Durante este tiempo nos hemos dado cuenta que muchas cosas de las que creíamos que eran importantes dejaron de serlo, nuestra apariencia cabello, maquillaje y vestuario, ha dejado de tener gran importancia escondida detrás de una mascarilla, guantes y ropa cómoda, tenemos vehículos, pero no podemos desplazarnos muy lejos, quizás tenemos el armario lleno de ropa, pero no la estamos usando, quizás hemos ahorrado dinero para viajar y conocer nuevos países, pero ahora no podemos cruzar fronteras, quizás tenemos renombre, un alto cargo en una empresa o en una iglesia, pero estamos en casa donde nadie nos ve, quizás tenemos bienes materiales, casas, joyas, posesiones y de qué nos ha servido todo esto?

Lo que verdaderamente importa ahora mismo es nuestra vida, los seres que amamos y sobre todo el lugar que Dios debe tener en el centro de nuestro corazón.

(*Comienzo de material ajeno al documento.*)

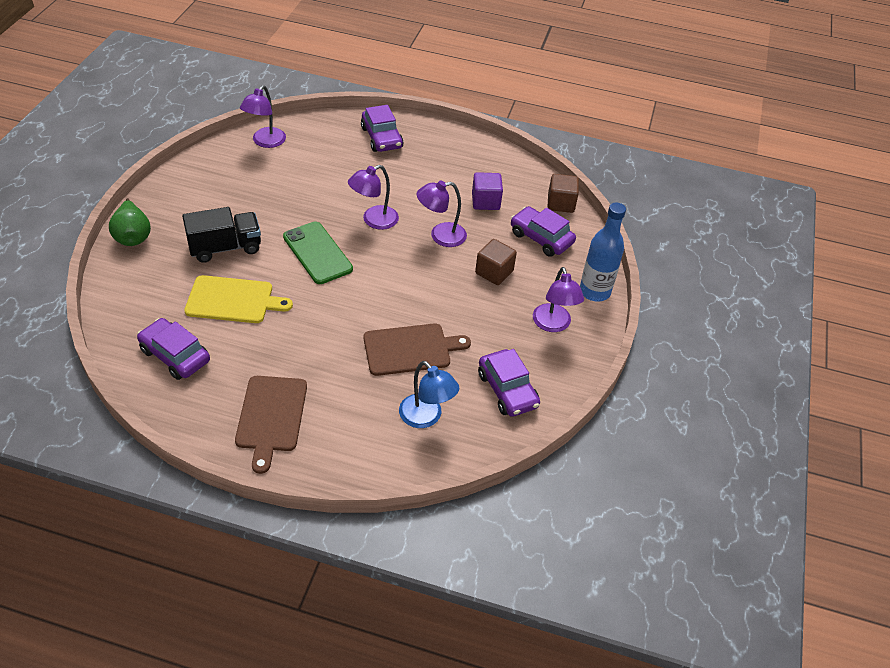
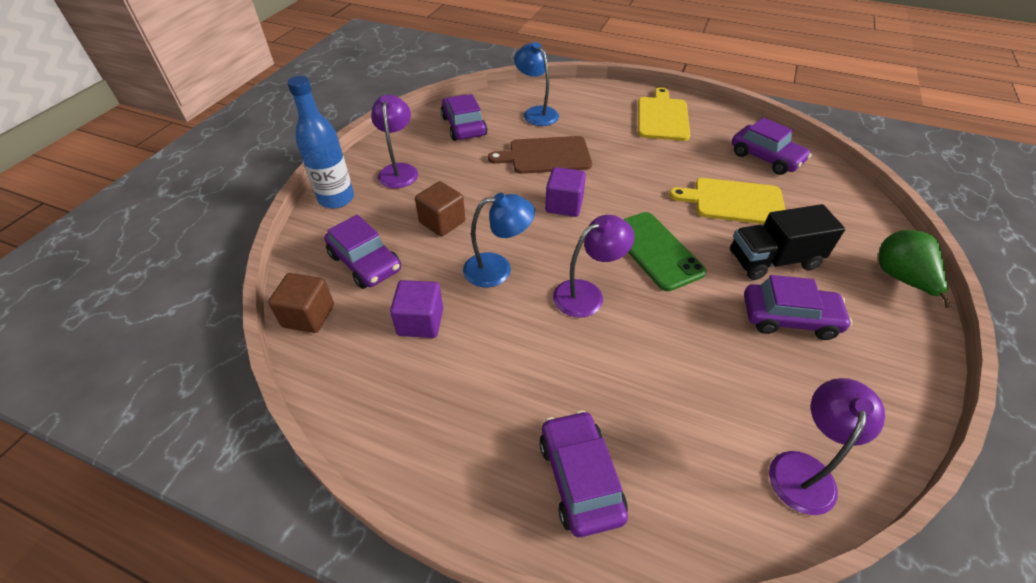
camera: 170 degrees left, 0 degrees up
brown cutting board [235,376,307,474] -> yellow cutting board [638,87,690,141]
purple lamp [416,180,467,247] -> blue lamp [463,193,535,287]
none -> purple cube [545,167,586,217]
none -> purple car [744,275,852,340]

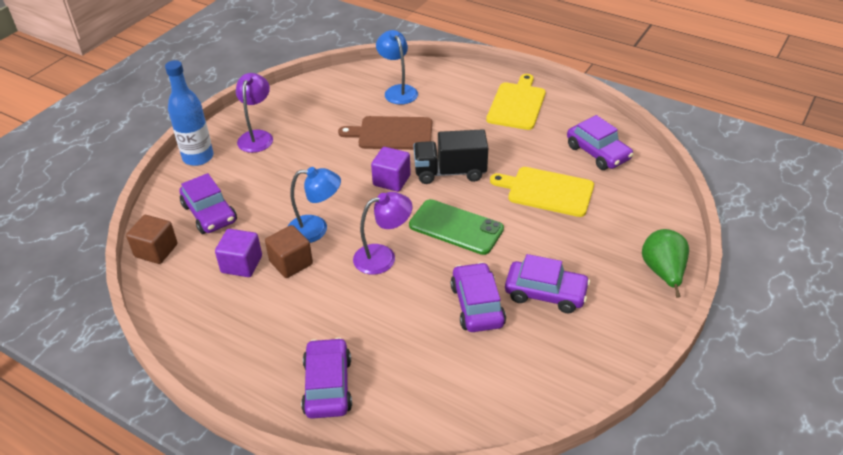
camera: 10 degrees right, 5 degrees down
brown cube [415,181,465,237] -> brown cube moved to [265,225,313,278]
purple car [441,94,487,141] -> purple car moved to [450,262,506,332]
green phone [623,212,707,291] -> green phone turned 45 degrees counterclockwise [409,199,504,255]
black truck [730,204,845,280] -> black truck moved to [414,129,488,184]
purple lamp [769,378,885,515] -> none

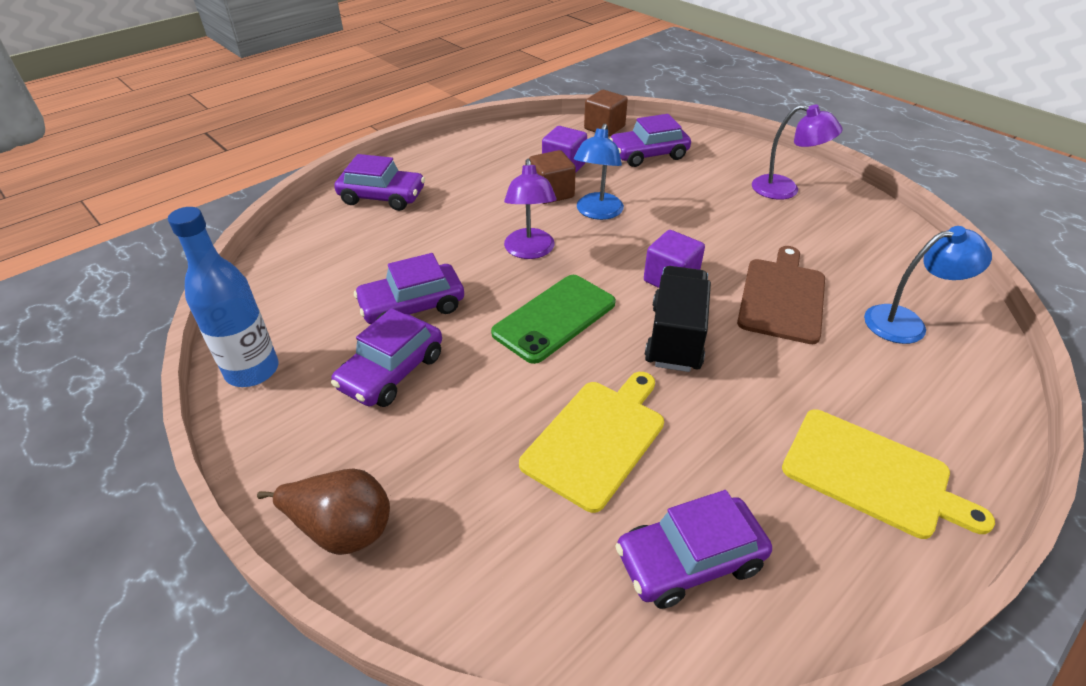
camera: 105 degrees right, 0 degrees up
blue bottle [165,60,214,166] -> blue bottle moved to [168,207,279,387]
purple car [450,262,506,332] -> purple car turned 150 degrees clockwise [354,253,464,324]
green pear [642,229,689,298] -> brown pear [257,469,390,555]

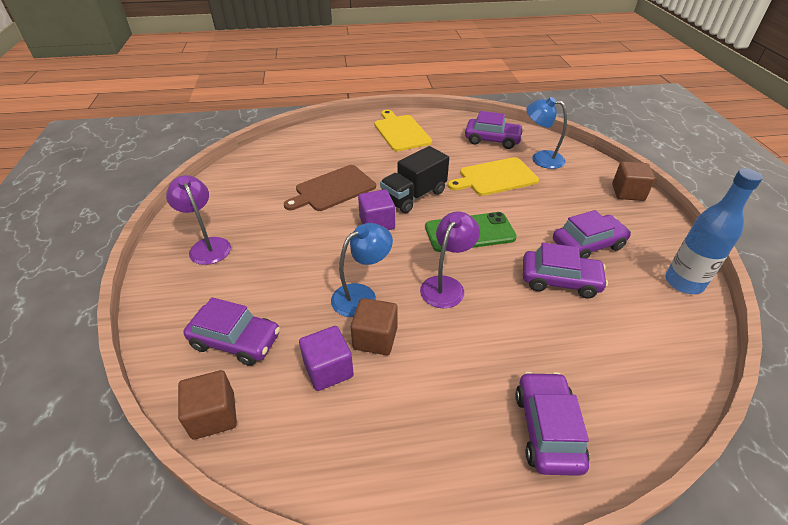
camera: 145 degrees left, 0 degrees up
brown pear [257,469,390,555] -> brown cube [612,161,655,201]
purple car [334,154,425,211] -> purple car turned 45 degrees clockwise [515,372,589,476]
blue lamp [864,226,992,344] -> blue lamp moved to [526,97,567,169]

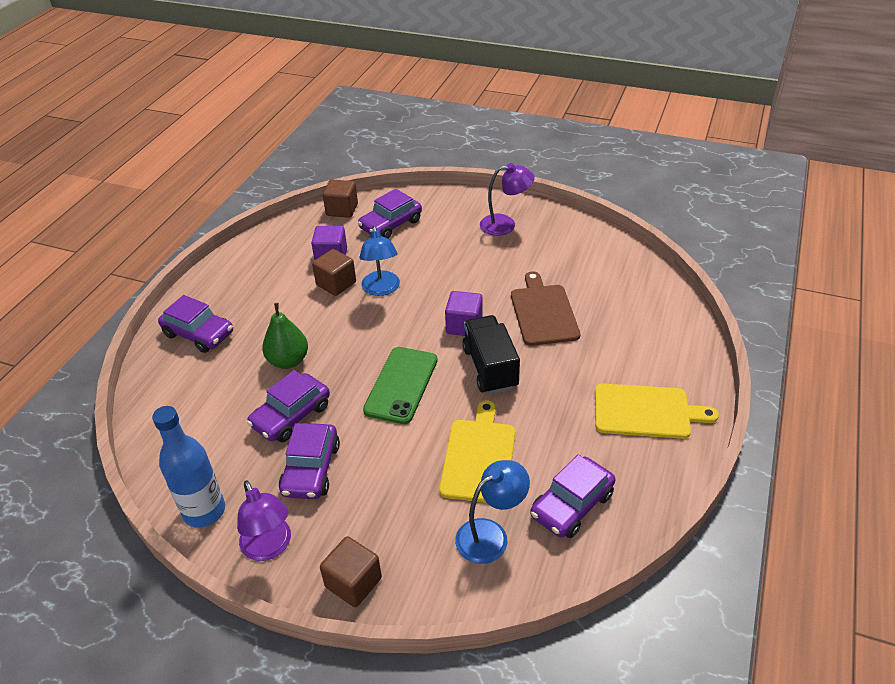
camera: 120 degrees right, 0 degrees up
purple lamp [420,212,480,308] -> purple lamp moved to [237,480,291,561]
none -> green pear [262,303,308,369]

Es tiempo de quitar todas aquellas cosas, que aún siendo cristianos, hemos puesto en el lugar que a Dios le corresponde, dejemos que Dios tome su lugar, no solo en este tiempo, sino en cada día de nuestras vidas.

Es tiempo de derribar esos lugares en el corazón que ocupan el lugar que nuestro Dios debe llenar. Dejamos que Dios ocupe el lugar que le corresponde, como nuestro padre, nuestro amigo y consejero, nuestro proveedor, nuestro sanador y sustentador, El es todo para nosotros, no entreguemos ese lugar a nadie. Recordemos hoy más que nunca la escritura de Eclesiastés 12:13 que dice: “El fin de todo el discurso oído es este: Teme a Dios, y guarda sus mandamientos; porque esto es el todo del hombre.”